=== Begin Enclosure ===

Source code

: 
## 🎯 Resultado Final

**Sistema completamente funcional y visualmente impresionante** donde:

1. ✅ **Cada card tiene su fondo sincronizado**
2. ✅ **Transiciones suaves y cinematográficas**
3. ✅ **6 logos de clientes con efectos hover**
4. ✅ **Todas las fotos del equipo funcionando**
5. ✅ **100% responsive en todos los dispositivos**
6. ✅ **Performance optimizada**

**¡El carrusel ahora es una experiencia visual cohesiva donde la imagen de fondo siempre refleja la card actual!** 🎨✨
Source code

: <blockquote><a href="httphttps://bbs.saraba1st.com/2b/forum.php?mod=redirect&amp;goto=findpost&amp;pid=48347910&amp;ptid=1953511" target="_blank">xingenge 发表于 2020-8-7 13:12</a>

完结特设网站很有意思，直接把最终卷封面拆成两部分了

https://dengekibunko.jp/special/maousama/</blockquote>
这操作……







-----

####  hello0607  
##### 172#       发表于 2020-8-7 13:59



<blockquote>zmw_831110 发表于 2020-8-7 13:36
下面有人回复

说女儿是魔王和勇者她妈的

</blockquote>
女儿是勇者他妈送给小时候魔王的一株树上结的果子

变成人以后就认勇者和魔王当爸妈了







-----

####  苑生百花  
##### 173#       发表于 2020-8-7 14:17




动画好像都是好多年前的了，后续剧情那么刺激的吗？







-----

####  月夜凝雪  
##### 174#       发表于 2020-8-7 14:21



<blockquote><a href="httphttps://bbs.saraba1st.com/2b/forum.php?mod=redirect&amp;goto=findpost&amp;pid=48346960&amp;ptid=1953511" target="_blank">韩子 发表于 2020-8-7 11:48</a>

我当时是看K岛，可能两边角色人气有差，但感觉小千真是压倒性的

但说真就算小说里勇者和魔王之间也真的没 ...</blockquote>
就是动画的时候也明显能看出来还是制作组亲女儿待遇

=== End Enclosure ===

Assignment: Begin with the line containing "card actual!** 🎨✨" and repeat each line exactly until the records above end.

Final answer:
**¡El carrusel ahora es una experiencia visual cohesiva donde la imagen de fondo siempre refleja la card actual!** 🎨✨
Source code

: <blockquote><a href="httphttps://bbs.saraba1st.com/2b/forum.php?mod=redirect&amp;goto=findpost&amp;pid=48347910&amp;ptid=1953511" target="_blank">xingenge 发表于 2020-8-7 13:12</a>

完结特设网站很有意思，直接把最终卷封面拆成两部分了

https://dengekibunko.jp/special/maousama/</blockquote>
这操作……







-----

####  hello0607  
##### 172#       发表于 2020-8-7 13:59



<blockquote>zmw_831110 发表于 2020-8-7 13:36
下面有人回复

说女儿是魔王和勇者她妈的

</blockquote>
女儿是勇者他妈送给小时候魔王的一株树上结的果子

变成人以后就认勇者和魔王当爸妈了







-----

####  苑生百花  
##### 173#       发表于 2020-8-7 14:17




动画好像都是好多年前的了，后续剧情那么刺激的吗？







-----

####  月夜凝雪  
##### 174#       发表于 2020-8-7 14:21



<blockquote><a href="httphttps://bbs.saraba1st.com/2b/forum.php?mod=redirect&amp;goto=findpost&amp;pid=48346960&amp;ptid=1953511" target="_blank">韩子 发表于 2020-8-7 11:48</a>

我当时是看K岛，可能两边角色人气有差，但感觉小千真是压倒性的

但说真就算小说里勇者和魔王之间也真的没 ...</blockquote>
就是动画的时候也明显能看出来还是制作组亲女儿待遇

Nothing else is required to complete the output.